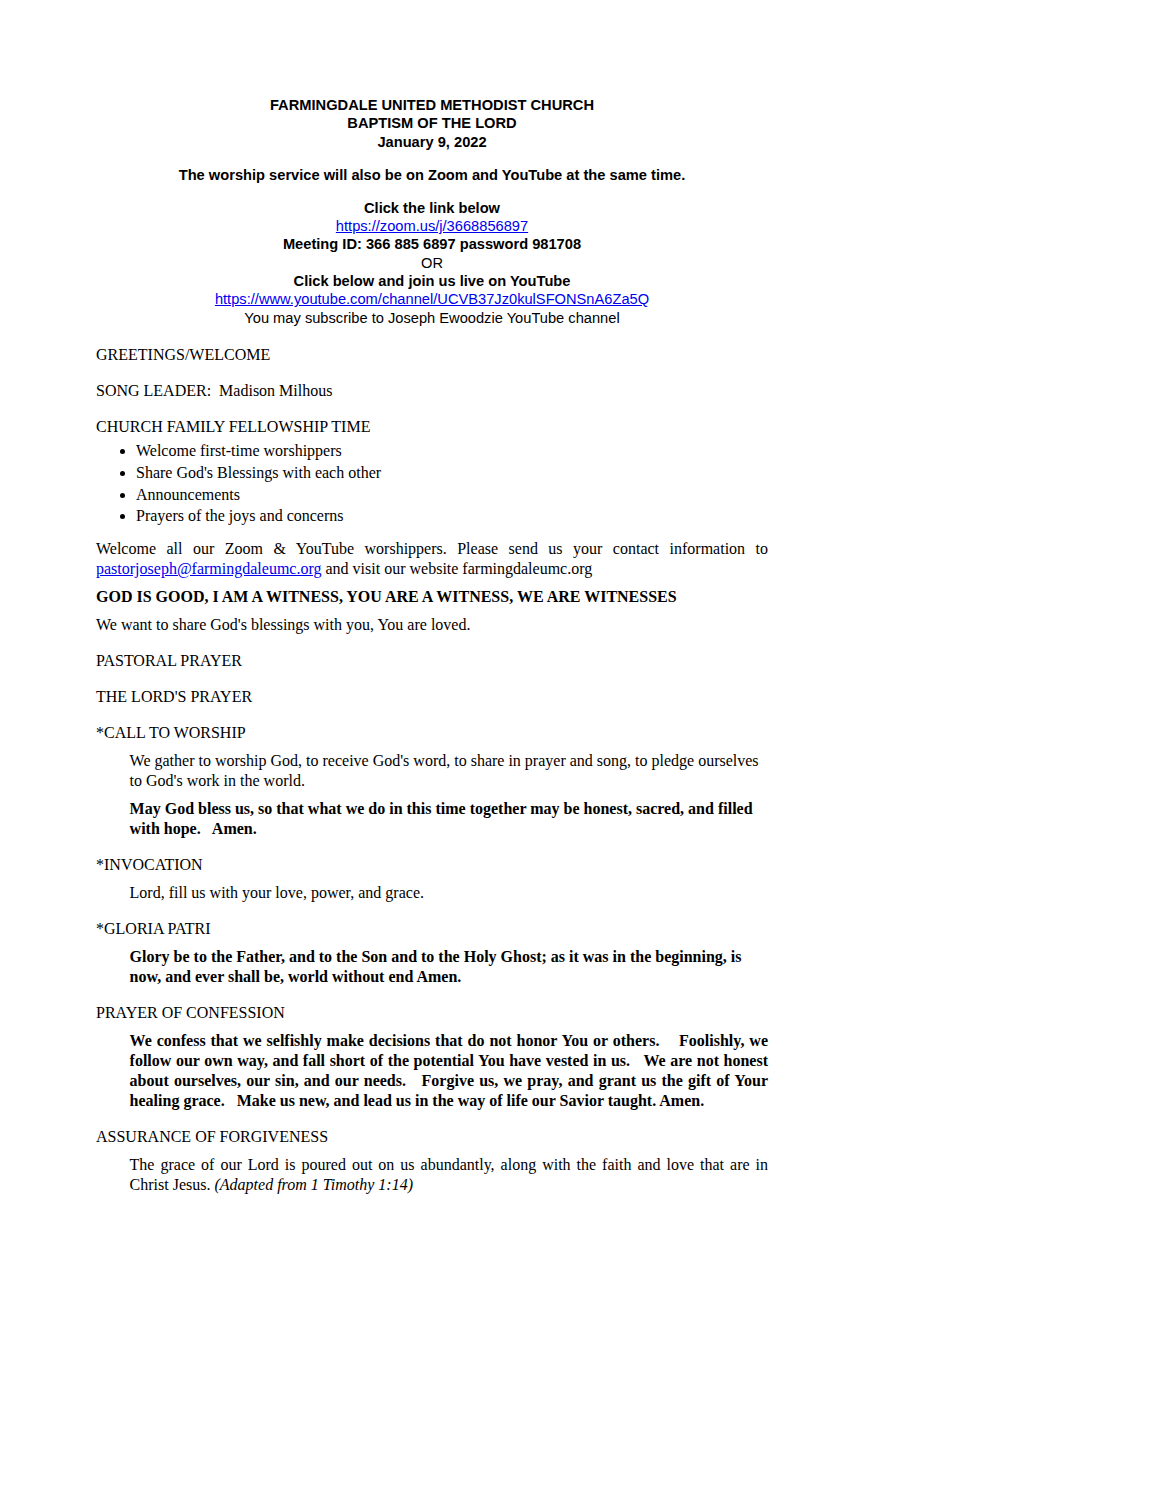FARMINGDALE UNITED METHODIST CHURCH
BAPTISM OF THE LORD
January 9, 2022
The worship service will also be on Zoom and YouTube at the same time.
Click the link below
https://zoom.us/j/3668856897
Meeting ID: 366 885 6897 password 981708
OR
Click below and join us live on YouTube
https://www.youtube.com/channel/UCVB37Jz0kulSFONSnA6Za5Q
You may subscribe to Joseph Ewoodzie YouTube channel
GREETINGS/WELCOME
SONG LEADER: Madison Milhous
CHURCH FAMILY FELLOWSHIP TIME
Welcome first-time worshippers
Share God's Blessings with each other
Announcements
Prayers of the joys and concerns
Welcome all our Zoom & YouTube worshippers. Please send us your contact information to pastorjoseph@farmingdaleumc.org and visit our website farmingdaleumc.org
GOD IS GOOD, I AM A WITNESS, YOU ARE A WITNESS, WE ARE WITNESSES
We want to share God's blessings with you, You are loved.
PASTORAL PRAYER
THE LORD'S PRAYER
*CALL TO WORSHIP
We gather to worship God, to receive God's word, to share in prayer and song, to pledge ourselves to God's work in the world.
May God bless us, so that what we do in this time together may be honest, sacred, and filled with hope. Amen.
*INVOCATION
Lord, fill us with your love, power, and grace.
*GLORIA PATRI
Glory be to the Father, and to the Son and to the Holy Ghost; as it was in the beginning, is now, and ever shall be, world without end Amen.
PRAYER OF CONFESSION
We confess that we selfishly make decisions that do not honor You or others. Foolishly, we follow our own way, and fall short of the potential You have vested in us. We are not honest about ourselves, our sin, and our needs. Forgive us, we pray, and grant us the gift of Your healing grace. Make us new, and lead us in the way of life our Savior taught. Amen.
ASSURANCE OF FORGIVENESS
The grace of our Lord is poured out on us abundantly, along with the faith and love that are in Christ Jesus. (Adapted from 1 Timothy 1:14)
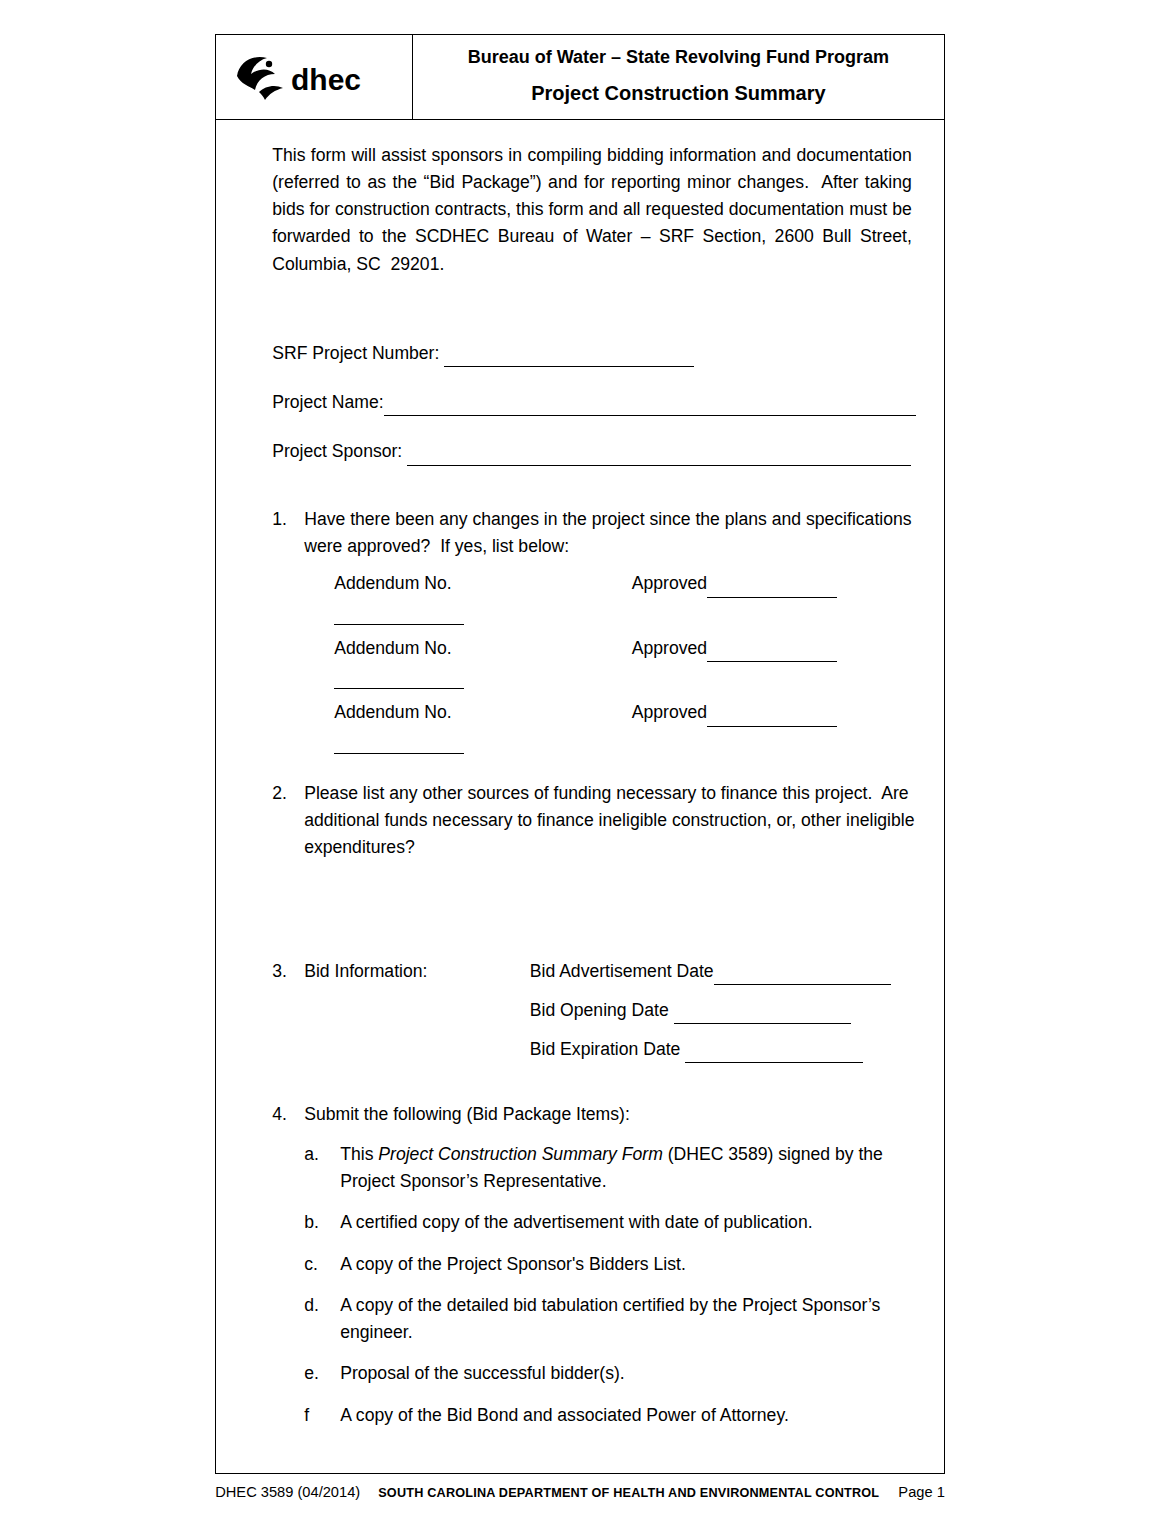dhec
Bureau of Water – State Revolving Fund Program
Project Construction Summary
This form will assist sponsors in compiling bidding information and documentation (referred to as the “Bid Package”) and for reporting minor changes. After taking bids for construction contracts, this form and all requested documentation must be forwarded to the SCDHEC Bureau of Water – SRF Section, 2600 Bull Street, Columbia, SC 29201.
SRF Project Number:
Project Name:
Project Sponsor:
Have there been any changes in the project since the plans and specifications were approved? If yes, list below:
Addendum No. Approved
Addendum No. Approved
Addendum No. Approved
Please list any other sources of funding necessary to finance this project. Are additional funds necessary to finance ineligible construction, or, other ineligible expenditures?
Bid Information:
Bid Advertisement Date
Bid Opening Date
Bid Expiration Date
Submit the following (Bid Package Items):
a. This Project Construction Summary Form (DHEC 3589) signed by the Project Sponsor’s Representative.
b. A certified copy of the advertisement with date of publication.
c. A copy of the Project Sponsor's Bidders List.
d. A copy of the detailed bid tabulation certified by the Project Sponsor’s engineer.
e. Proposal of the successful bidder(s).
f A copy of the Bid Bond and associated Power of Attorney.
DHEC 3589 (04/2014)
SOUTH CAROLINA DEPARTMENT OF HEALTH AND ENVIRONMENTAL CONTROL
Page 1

**Directions for this task**
Beginning with the line that has "Click below and join us live on YouTube" and ending with the line that has "Welcome all our", set down the lines above exactly and include no others.

**Written reply**
Click below and join us live on YouTube
https://www.youtube.com/channel/UCVB37Jz0kulSFONSnA6Za5Q
You may subscribe to Joseph Ewoodzie YouTube channel
GREETINGS/WELCOME
SONG LEADER: Madison Milhous
CHURCH FAMILY FELLOWSHIP TIME
Welcome first-time worshippers
Share God's Blessings with each other
Announcements
Prayers of the joys and concerns
Welcome all our Zoom & YouTube worshippers. Please send us your contact information to pastorjoseph@farmingdaleumc.org and visit our website farmingdaleumc.org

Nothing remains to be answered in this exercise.